Later, restoring the sequence is as simple as assigning the seed back:

JavaScript
rng.seed = savedSeed;

From that moment on, every call to next() will produce exactly the same values it would have produced originally. This property is invaluable for procedural generation, replay systems, deterministic physics simulations, and debugging scenarios where a rare bug must be reproduced reliably.

Mapping the generated values to useful ranges follows the same rules as with Math.random(). If an integer in a given range is required, the floating-point output can be scaled and truncated:

JavaScript
function randInt(rng, min, max) {
    return Math.floor(rng.next() * (max - min + 1)) + min;
}

As long as the generator is advanced consistently, the resulting integers will be just as reproducible as the underlying floating-point values.

Mulberry32 is not cryptographically secure, and it is not intended to be. Its purpose is not to resist attacks, but to provide fast, predictable, and repeatable pseudo-randomness. Its simplicity is a strength rather than a weakness. Every line can be understood, every constant has a reason to exist, and the behavior of the generator can be reasoned about precisely.

Once randomness stops being treated as magic and starts being treated as state plus transformation, generators like Mulberry32 become reliable tools instead of mysterious black boxes. In JavaScript, where determinism is often overlooked, this small class can make a disproportionate difference in the quality and debuggability of complex systems.

Look at this working example:

Enter a seed between 0 and 4,294,967,295 and you will see the same sequence of 10 pseudo-random numbers every time.

Changing the seed generates a completely different sequence, while using the same seed always produces identical results.

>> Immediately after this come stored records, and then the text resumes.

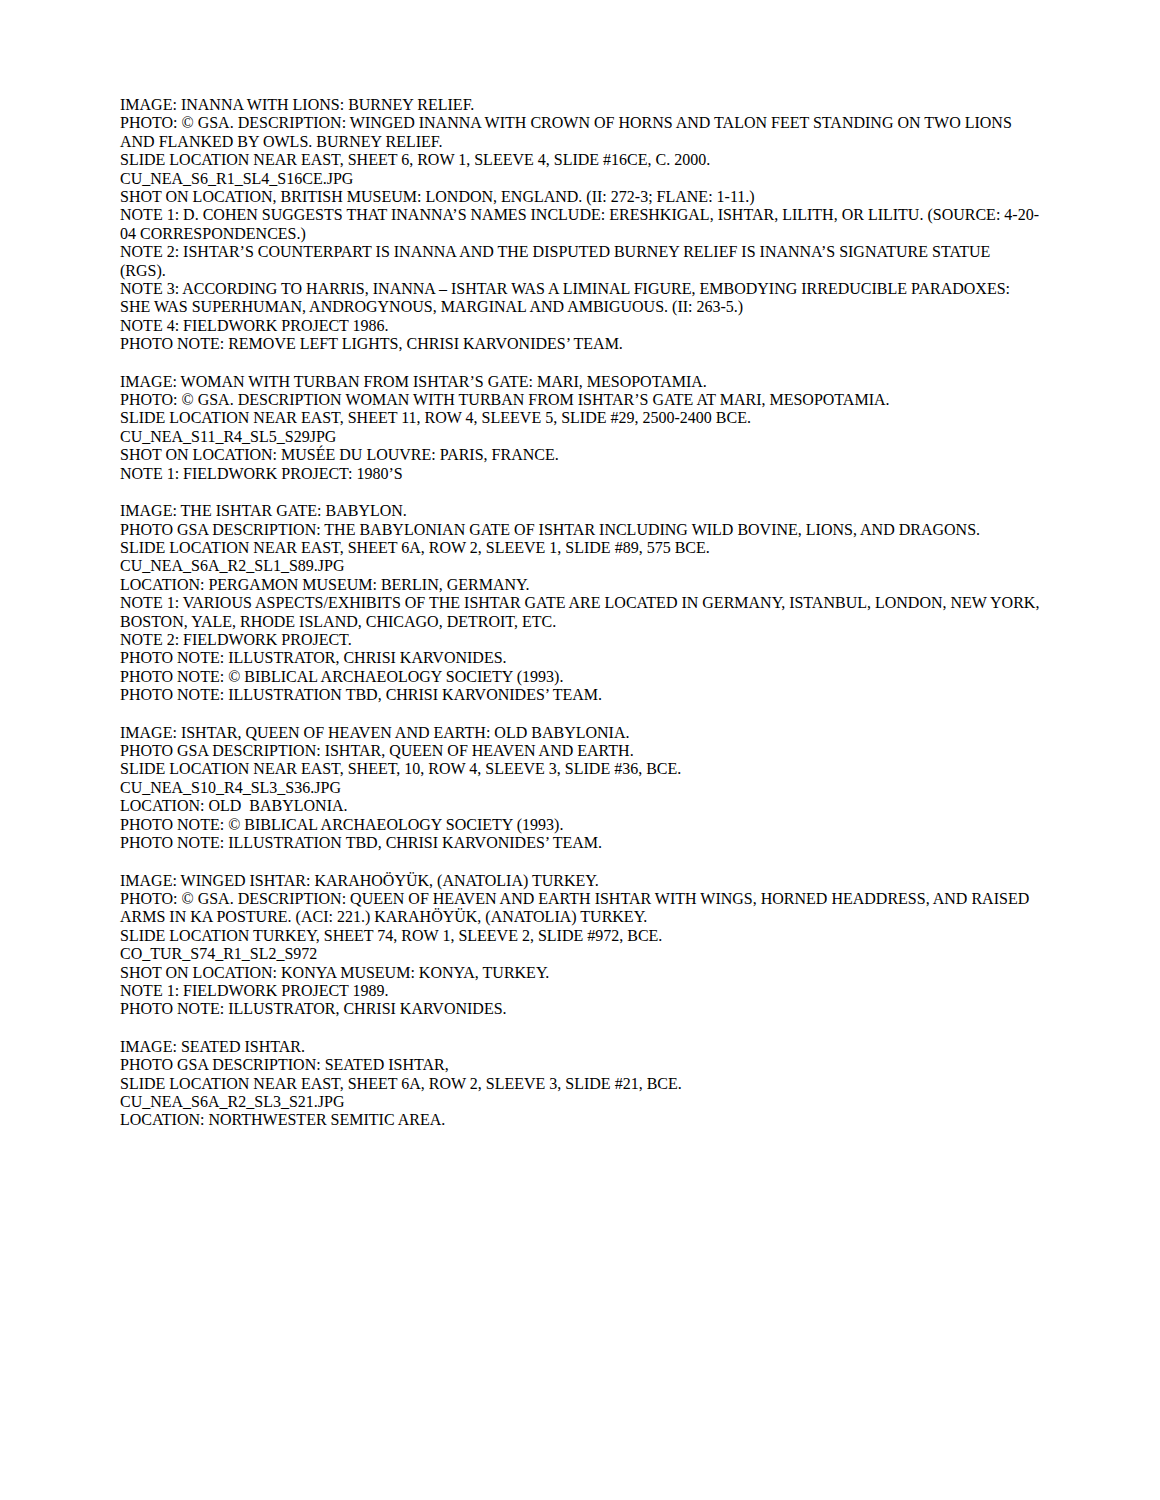IMAGE: INANNA WITH LIONS: BURNEY RELIEF.
PHOTO: © GSA. DESCRIPTION: WINGED INANNA WITH CROWN OF HORNS AND TALON FEET STANDING ON TWO LIONS AND FLANKED BY OWLS. BURNEY RELIEF.
SLIDE LOCATION NEAR EAST, SHEET 6, ROW 1, SLEEVE 4, SLIDE #16cE, c. 2000.
CU_NEA_S6_R1_SL4_S16cE.jpg
SHOT ON LOCATION, BRITISH MUSEUM: LONDON, ENGLAND. (II: 272-3; FLANE: 1-11.)
NOTE 1: D. COHEN SUGGESTS THAT INANNA’S NAMES INCLUDE: ERESHKIGAL, ISHTAR, LILITH, OR LILITU. (SOURCE: 4-20-04 CORRESPONDENCES.)
NOTE 2: ISHTAR’S COUNTERPART IS INANNA AND THE DISPUTED BURNEY RELIEF IS INANNA’S SIGNATURE STATUE (RGS).
NOTE 3: ACCORDING TO HARRIS, INANNA – ISHTAR WAS A LIMINAL FIGURE, EMBODYING IRREDUCIBLE PARADOXES: SHE WAS SUPERHUMAN, ANDROGYNOUS, MARGINAL AND AMBIGUOUS. (II: 263-5.)
NOTE 4: FIELDWORK PROJECT 1986.
PHOTO NOTE: REMOVE LEFT LIGHTS, CHRISI KARVONIDES’ TEAM.
IMAGE: WOMAN WITH TURBAN FROM ISHTAR’S GATE: MARI, MESOPOTAMIA.
PHOTO: © GSA. DESCRIPTION WOMAN WITH TURBAN FROM ISHTAR’S GATE AT MARI, MESOPOTAMIA.
SLIDE LOCATION NEAR EAST, SHEET 11, ROW 4, SLEEVE 5, SLIDE #29, 2500-2400 BCE.
CU_NEA_S11_R4_SL5_S29jpg
SHOT ON LOCATION: MUSÉE DU LOUVRE: PARIS, FRANCE.
NOTE 1: FIELDWORK PROJECT: 1980’S
IMAGE: THE ISHTAR GATE: BABYLON.
PHOTO GSA DESCRIPTION: THE BABYLONIAN GATE OF ISHTAR INCLUDING WILD BOVINE, LIONS, AND DRAGONS.
SLIDE LOCATION NEAR EAST, SHEET 6A, ROW 2, SLEEVE 1, SLIDE #89, 575 BCE.
CU_NEA_S6A_R2_SL1_S89.jpg
LOCATION: PERGAMON MUSEUM: BERLIN, GERMANY.
NOTE 1: VARIOUS ASPECTS/EXHIBITS OF THE ISHTAR GATE ARE LOCATED IN GERMANY, ISTANBUL, LONDON, NEW YORK, BOSTON, YALE, RHODE ISLAND, CHICAGO, DETROIT, ETC.
NOTE 2: FIELDWORK PROJECT.
PHOTO NOTE: ILLUSTRATOR, CHRISI KARVONIDES.
PHOTO NOTE: © BIBLICAL ARCHAEOLOGY SOCIETY (1993).
PHOTO NOTE: ILLUSTRATION TBD, CHRISI KARVONIDES’ TEAM.
IMAGE: ISHTAR, QUEEN OF HEAVEN AND EARTH: OLD BABYLONIA.
PHOTO GSA DESCRIPTION: ISHTAR, QUEEN OF HEAVEN AND EARTH.
SLIDE LOCATION NEAR EAST, SHEET, 10, ROW 4, SLEEVE 3, SLIDE #36, BCE.
CU_NEA_S10_R4_SL3_S36.jpg
LOCATION: OLD BABYLONIA.
PHOTO NOTE: © BIBLICAL ARCHAEOLOGY SOCIETY (1993).
PHOTO NOTE: ILLUSTRATION TBD, CHRISI KARVONIDES’ TEAM.
IMAGE: WINGED ISHTAR: KARAHOÖYÜK, (ANATOLIA) TURKEY.
PHOTO: © GSA. DESCRIPTION: QUEEN OF HEAVEN AND EARTH ISHTAR WITH WINGS, HORNED HEADDRESS, AND RAISED ARMS IN KA POSTURE. (ACI: 221.) KARAHÖYÜK, (ANATOLIA) TURKEY.
SLIDE LOCATION TURKEY, SHEET 74, ROW 1, SLEEVE 2, SLIDE #972, BCE.
CO_TUR_S74_R1_SL2_S972
SHOT ON LOCATION: KONYA MUSEUM: KONYA, TURKEY.
NOTE 1: FIELDWORK PROJECT 1989.
PHOTO NOTE: ILLUSTRATOR, CHRISI KARVONIDES.
IMAGE: SEATED ISHTAR.
PHOTO GSA DESCRIPTION: SEATED ISHTAR,
SLIDE LOCATION NEAR EAST, SHEET 6A, ROW 2, SLEEVE 3, SLIDE #21, BCE.
CU_NEA_S6A_R2_SL3_S21.jpg
LOCATION: NORTHWESTER SEMITIC AREA.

This makes the example useful for understanding how deterministic randomness works and how a single number can fully define an entire random sequence.

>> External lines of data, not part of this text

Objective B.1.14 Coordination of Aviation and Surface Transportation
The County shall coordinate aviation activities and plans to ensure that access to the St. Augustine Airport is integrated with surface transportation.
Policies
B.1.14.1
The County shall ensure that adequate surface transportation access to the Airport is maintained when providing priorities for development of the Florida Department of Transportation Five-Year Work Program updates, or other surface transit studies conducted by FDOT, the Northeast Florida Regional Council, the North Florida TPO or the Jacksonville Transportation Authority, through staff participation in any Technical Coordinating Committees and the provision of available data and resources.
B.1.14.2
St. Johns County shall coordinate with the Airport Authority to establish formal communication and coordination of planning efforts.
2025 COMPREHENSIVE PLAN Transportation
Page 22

And this is the source code:

HTML
<!DOCTYPE html>
<html lang="en">
    <head>
        <meta charset="UTF-8">
        <meta name="viewport" content="width=device-width, initial-scale=1.0">
        <style>
            body {
                font-family: monospace;
                background: #111;
                color: #eee;
                padding: 20px;
            }

            input, button {
                background: #222;
                color: #eee;
                border: 1px solid #444;
                padding: 6px 10px;
                font-family: inherit;
            }

            button {
                cursor: pointer;
            }

            pre {
                margin-top: 20px;
                padding: 10px;
                background: #000;
                border: 1px solid #333;
            }
        </style>
    </head>
    <body>
        Seed: <input id="seed" type="text" value="12345">
        <button id="generate">Generate</button>
        <pre id="output"></pre>
        <script>
            class Mulberry32 {
                constructor(seed) {
                    this.seed = seed >>> 0;
                }
                next() {
                    let t = this.seed += 0x6D2B79F5;
                    t = Math.imul(t ^ (t >>> 15), t | 1);
                    t ^= t + Math.imul(t ^ (t >>> 7), t | 61);
                    return ((t ^ (t >>> 14)) >>> 0) / 4294967296;
                }
            }
            document.getElementById('generate').onclick = () => {
                const seedValue = parseInt(document.getElementById('seed').value, 10) || 0;
                const randomNumber = new Mulberry32(seedValue);
                let output = '';
                for (let i = 0; i < 10; i ++) {
                    const value = Math.floor(randomNumber.next() * 100);
                    output += value + '\n';
                }
                document.getElementById('output').textContent = output;
            };
        </script>
    </body>
</html>

Will you use Mulberry32 in your games?